- EXERCISE REQUIREMENTS
**1.** Decide whether each statement agrees with the Facebook text, answering yes or no and quoting the exact words of the text that settle it. (a) About 70% of Facebook users live outside the United States. (b) The text calls Facebook an open source project. (c) More than 300,000 users helped translate the site.
**2.** Write the next part of the Facebook text, picking up after its final sentence.
*** EXERCISE TEXT ***
There are dozens of other social networking sites but only Facebook can boast half a billion people using it. (Again, against a context of 7 billion people soon to be populating this planet, that is certainly a lot but it is not most nor will it ever be most.

What is interesting if you go up to the Facebook statistics site, is how much the development of Facebook is owed to the open source movement which has gained steam over the last couple of years. The site boasts that "more than 70 translations available on the site / About 70% of Facebook users are outside the United States Over 300,000 users helped translate the site through the translations application "

And that "Entrepreneurs and developers from more than 190 countries build with Facebook Platform. That People on Facebook install 20 million applications every day Every month, more than 250 million people engage with Facebook on external websites Since social plugins launched in April 2010, an average of 10,000 new websites integrate with Facebook every day
More than 2.5 million websites have integrated with Facebook, including over 80 of comScore's U.S. Top 100 websites and over half of comScore's Global Top 100 websites ."

Facebook is NOT an open source project, but clearly it benefitted from the movement's pressure to open property for the common good. In some ways, Facebook has been the beneficiary of this.
*** End of EXERCISE TEXT ***
*** DATASET EXCERPTS ***
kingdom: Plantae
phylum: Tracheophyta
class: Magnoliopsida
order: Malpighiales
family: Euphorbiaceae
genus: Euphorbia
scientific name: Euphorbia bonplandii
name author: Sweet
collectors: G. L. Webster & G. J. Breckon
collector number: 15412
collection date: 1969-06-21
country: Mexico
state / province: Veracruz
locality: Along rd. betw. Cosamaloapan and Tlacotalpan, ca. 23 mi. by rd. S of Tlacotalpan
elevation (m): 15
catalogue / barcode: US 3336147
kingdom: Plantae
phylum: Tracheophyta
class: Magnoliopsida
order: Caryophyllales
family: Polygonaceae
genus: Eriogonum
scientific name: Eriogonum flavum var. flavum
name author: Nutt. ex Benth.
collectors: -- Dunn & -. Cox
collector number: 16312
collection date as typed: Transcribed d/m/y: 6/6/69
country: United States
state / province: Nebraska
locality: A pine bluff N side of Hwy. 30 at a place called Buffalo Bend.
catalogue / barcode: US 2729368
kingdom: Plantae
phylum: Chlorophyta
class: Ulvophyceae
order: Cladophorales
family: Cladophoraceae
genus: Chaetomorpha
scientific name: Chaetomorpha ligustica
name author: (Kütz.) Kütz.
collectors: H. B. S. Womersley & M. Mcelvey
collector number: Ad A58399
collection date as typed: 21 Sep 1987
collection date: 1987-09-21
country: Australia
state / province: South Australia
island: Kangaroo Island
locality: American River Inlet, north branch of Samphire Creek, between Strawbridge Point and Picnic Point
*** End of DATASET EXCERPTS ***
- OUTPUTS BY TASK
**1.**
(a) Yes: "About 70% of Facebook users are outside the United States"
(b) No: "Facebook is NOT an open source project"
(c) Yes: "Over 300,000 users helped translate the site through the translations application"

**2.**
Now here is another point: do i really believe these people in Egypt were running back to their laptops and updating statuses? In the streets? Really? No, cell phone technology and the creation of the like-wise ubiquitous "app" has enabled these people to stay in touch in real or near real time. But i would suggest that we have no way of knowing who was using twitter and who was using simple SMS texting during those demonstrations in Egypt or who was actually using Facebook. The media uses the term "Facebook" to denote social networking of which all the afore mentioned tools are part.

It is clear this is much bigger than Mark Zuckerberg. Like any other technology, there is an element of genius, an element of timing and co-inspiration with other technologists having breakthroughs at the same time.

The fact is, had it not been for Facebook, people in Libya, and Egypt would have used texts or other networking tools to coordinate logistics. What the model does do as never before is allow news and ideas to go viral in what could be construed as a global nano-second. That is the power of networks, within nature and without. Swarm theory has long been studied what bees and ants and schools of fish can teach humans in making logistics infinitely more flexible and speedy.

The movie is a solid B or B+ but i think in the attempt to convey the frenetic tenor of the subject matter (it was only 7 years ago, after all!) some clarity and artfulness was lost. And this is the other thing: a biopic on such a revolutionary subject coming out so soon after its inception leaves no space or time for historical perspective. How would this movie have looked, say, if it were made 10 years from now? Perspective always colors the message.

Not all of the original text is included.